[Opening Data supplied section]
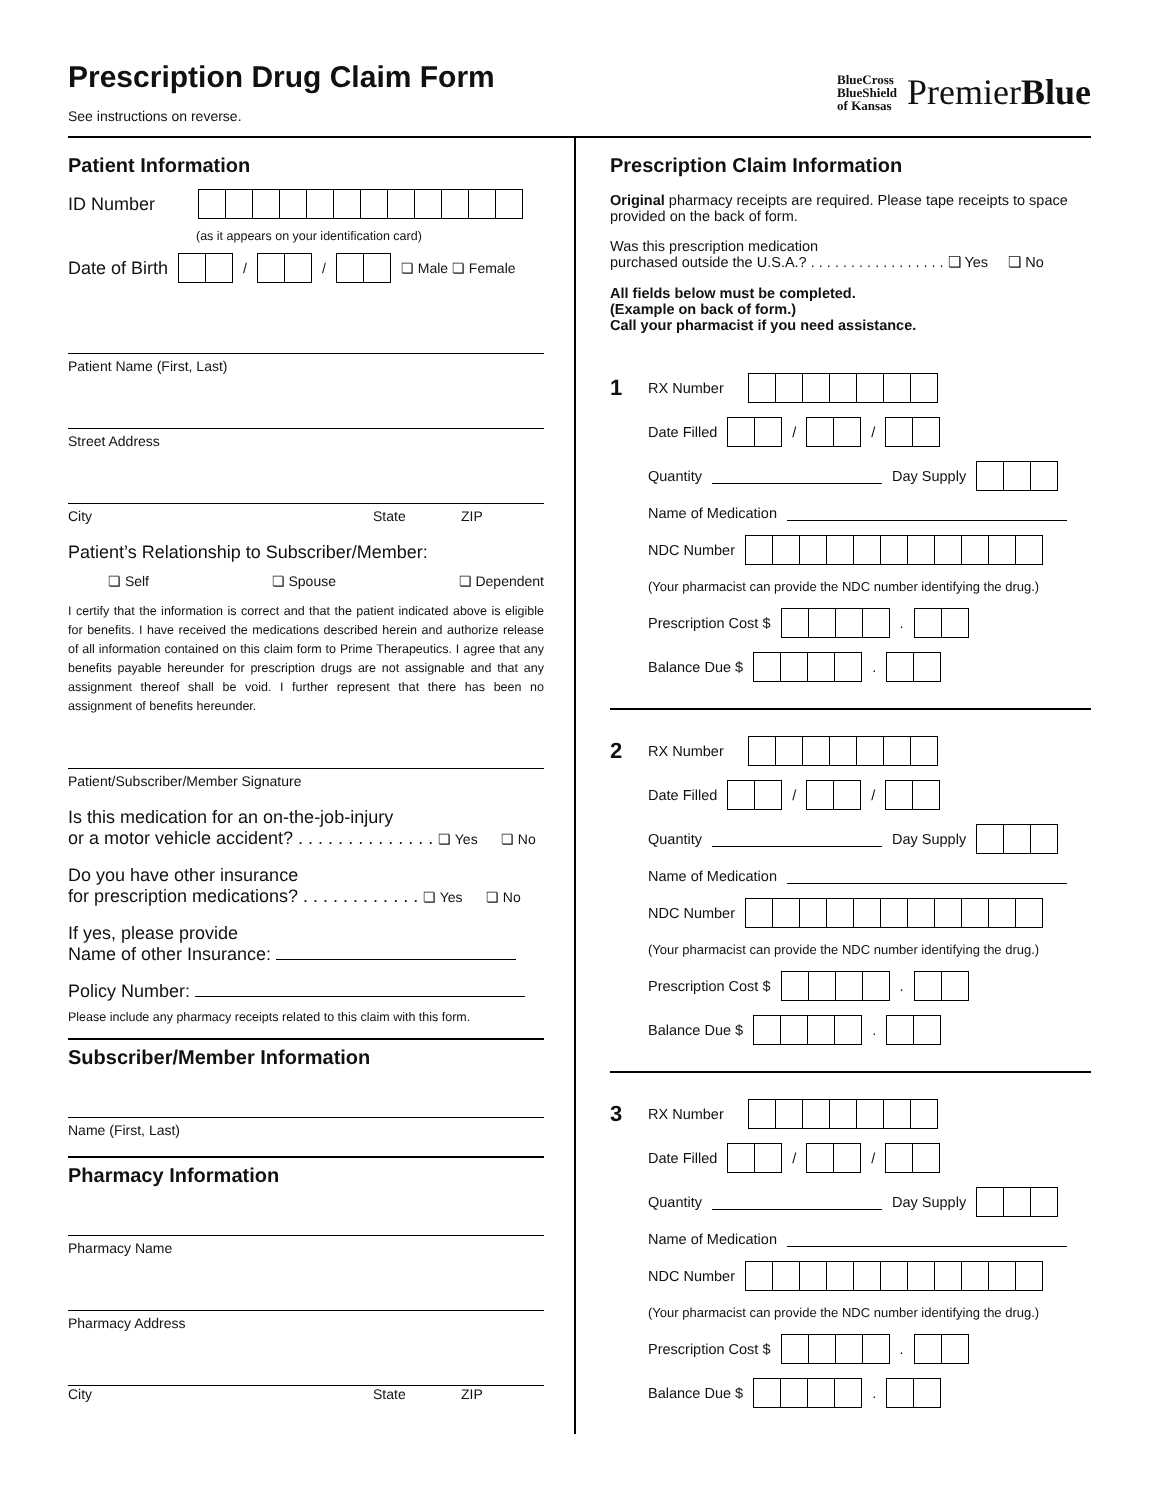Prescription Drug Claim Form
See instructions on reverse.
BlueCross
BlueShield
of Kansas
PremierBlue
Patient Information
ID Number
(as it appears on your identification card)
Date of Birth / / ❏ Male ❏ Female
Patient Name (First, Last)
Street Address
City State ZIP
Patient’s Relationship to Subscriber/Member:
❏ Self ❏ Spouse ❏ Dependent
I certify that the information is correct and that the patient indicated above is eligible for benefits. I have received the medications described herein and authorize release of all information contained on this claim form to Prime Therapeutics. I agree that any benefits payable hereunder for prescription drugs are not assignable and that any assignment thereof shall be void. I further represent that there has been no assignment of benefits hereunder.
Patient/Subscriber/Member Signature
Is this medication for an on-the-job-injury
or a motor vehicle accident? . . . . . . . . . . . . . . ❏ Yes ❏ No
Do you have other insurance
for prescription medications? . . . . . . . . . . . . ❏ Yes ❏ No
If yes, please provide
Name of other Insurance:
Policy Number:
Please include any pharmacy receipts related to this claim with this form.
Subscriber/Member Information
Name (First, Last)
Pharmacy Information
Pharmacy Name
Pharmacy Address
City State ZIP
Prescription Claim Information
Original pharmacy receipts are required. Please tape receipts to space provided on the back of form.
Was this prescription medication
purchased outside the U.S.A.? . . . . . . . . . . . . . . . . . ❏ Yes ❏ No
All fields below must be completed.
(Example on back of form.)
Call your pharmacist if you need assistance.
1 RX Number
Date Filled / /
Quantity Day Supply
Name of Medication
NDC Number
(Your pharmacist can provide the NDC number identifying the drug.)
Prescription Cost $ .
Balance Due $ .
2 RX Number
Date Filled / /
Quantity Day Supply
Name of Medication
NDC Number
(Your pharmacist can provide the NDC number identifying the drug.)
Prescription Cost $ .
Balance Due $ .
3 RX Number
Date Filled / /
Quantity Day Supply
Name of Medication
NDC Number
(Your pharmacist can provide the NDC number identifying the drug.)
Prescription Cost $ .
Balance Due $ .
[Closing Data supplied section]
What is needed: What is the number of lines in the records that contain the string "Subscriber"? Give only that number.

Answer box: 3